SOURCE DATA ->

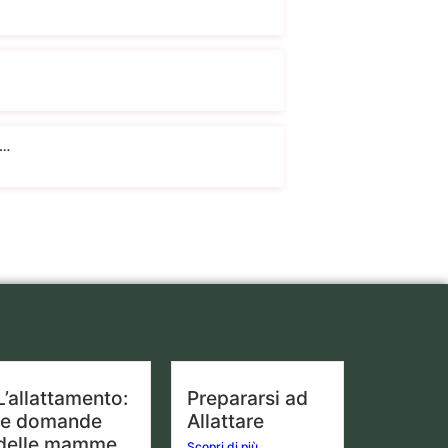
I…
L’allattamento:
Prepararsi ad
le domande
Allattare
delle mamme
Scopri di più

* * *

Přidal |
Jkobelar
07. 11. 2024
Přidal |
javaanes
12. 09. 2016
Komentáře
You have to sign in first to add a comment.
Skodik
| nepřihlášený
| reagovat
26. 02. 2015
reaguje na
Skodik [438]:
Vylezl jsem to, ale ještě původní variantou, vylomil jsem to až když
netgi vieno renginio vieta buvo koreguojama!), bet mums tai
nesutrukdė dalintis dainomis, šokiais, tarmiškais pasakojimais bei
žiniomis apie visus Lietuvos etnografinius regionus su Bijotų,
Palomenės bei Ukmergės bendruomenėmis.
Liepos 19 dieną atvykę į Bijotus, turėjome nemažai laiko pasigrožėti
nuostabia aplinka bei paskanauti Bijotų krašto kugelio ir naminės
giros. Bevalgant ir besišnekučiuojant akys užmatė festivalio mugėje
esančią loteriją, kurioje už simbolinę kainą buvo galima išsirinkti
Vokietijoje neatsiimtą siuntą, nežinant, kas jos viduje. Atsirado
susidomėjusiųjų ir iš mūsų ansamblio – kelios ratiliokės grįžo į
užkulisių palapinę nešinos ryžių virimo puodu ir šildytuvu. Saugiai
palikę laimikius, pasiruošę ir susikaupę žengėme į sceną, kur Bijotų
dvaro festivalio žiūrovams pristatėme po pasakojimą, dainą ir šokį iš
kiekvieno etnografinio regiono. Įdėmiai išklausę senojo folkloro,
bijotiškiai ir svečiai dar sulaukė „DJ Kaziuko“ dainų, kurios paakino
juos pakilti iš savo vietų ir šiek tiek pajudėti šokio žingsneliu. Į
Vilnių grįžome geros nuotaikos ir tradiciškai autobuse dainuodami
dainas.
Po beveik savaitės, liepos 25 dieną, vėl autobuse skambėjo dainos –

PROBLEM STATEMENT -> Going through the listing above, copy out every line that has the string "buvo".

FINISHED TASK ->
netgi vieno renginio vieta buvo koreguojama!), bet mums tai
esančią loteriją, kurioje už simbolinę kainą buvo galima išsirinkti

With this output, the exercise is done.